(Stored records)

>>

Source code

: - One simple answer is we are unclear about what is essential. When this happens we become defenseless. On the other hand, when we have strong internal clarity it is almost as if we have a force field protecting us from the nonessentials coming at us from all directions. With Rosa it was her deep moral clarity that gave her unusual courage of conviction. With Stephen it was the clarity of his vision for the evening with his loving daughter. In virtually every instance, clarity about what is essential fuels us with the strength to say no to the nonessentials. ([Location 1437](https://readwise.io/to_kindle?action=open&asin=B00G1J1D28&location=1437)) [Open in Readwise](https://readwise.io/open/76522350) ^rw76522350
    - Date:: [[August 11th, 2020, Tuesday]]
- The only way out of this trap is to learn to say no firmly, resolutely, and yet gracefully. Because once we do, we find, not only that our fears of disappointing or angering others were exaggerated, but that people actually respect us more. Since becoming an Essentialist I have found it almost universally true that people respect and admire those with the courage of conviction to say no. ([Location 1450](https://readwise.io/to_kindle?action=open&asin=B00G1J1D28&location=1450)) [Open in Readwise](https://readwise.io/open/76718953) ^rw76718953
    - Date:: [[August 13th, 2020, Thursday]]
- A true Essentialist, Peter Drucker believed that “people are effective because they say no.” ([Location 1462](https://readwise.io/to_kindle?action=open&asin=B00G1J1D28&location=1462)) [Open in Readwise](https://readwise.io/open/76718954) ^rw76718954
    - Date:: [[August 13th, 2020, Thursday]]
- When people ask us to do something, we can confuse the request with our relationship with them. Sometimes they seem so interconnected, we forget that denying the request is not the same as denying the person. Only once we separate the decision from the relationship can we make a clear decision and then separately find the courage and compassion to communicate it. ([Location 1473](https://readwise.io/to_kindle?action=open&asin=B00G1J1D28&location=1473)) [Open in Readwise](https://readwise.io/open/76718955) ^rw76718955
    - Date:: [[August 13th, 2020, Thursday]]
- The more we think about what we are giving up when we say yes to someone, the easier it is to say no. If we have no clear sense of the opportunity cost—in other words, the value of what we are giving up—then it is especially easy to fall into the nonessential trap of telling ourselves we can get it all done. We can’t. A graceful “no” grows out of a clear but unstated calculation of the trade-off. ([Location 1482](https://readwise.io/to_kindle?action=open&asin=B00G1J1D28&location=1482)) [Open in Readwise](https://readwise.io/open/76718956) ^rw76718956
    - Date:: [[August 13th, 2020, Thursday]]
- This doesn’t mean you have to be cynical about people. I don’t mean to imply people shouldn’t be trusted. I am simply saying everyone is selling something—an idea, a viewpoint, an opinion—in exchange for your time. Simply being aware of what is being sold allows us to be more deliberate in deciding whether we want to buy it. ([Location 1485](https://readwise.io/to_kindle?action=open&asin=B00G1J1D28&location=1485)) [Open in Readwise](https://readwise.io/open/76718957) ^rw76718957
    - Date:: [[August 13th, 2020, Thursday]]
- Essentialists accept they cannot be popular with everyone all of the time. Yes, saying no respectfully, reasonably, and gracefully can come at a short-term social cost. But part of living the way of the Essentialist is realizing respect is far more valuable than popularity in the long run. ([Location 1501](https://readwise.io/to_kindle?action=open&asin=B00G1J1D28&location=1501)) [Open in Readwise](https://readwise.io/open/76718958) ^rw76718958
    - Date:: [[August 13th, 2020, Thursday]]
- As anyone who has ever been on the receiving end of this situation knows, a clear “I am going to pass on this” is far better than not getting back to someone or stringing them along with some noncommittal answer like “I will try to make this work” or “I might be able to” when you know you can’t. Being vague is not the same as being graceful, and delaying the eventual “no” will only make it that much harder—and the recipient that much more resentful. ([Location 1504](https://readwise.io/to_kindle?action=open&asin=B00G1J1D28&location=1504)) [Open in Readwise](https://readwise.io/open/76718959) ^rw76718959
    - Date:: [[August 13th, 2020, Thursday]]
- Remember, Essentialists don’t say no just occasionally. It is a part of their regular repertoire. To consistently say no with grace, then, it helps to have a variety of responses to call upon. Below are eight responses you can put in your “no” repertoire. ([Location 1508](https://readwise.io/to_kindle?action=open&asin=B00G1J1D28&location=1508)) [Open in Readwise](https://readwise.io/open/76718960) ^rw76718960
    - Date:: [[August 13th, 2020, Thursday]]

<<

* **Exercise goal**
Scan the records above for the word "Essentialists" and return every line where it occurs.

* **Exercise output**
- Essentialists accept they cannot be popular with everyone all of the time. Yes, saying no respectfully, reasonably, and gracefully can come at a short-term social cost. But part of living the way of the Essentialist is realizing respect is far more valuable than popularity in the long run. ([Location 1501](https://readwise.io/to_kindle?action=open&asin=B00G1J1D28&location=1501)) [Open in Readwise](https://readwise.io/open/76718958) ^rw76718958
- Remember, Essentialists don’t say no just occasionally. It is a part of their regular repertoire. To consistently say no with grace, then, it helps to have a variety of responses to call upon. Below are eight responses you can put in your “no” repertoire. ([Location 1508](https://readwise.io/to_kindle?action=open&asin=B00G1J1D28&location=1508)) [Open in Readwise](https://readwise.io/open/76718960) ^rw76718960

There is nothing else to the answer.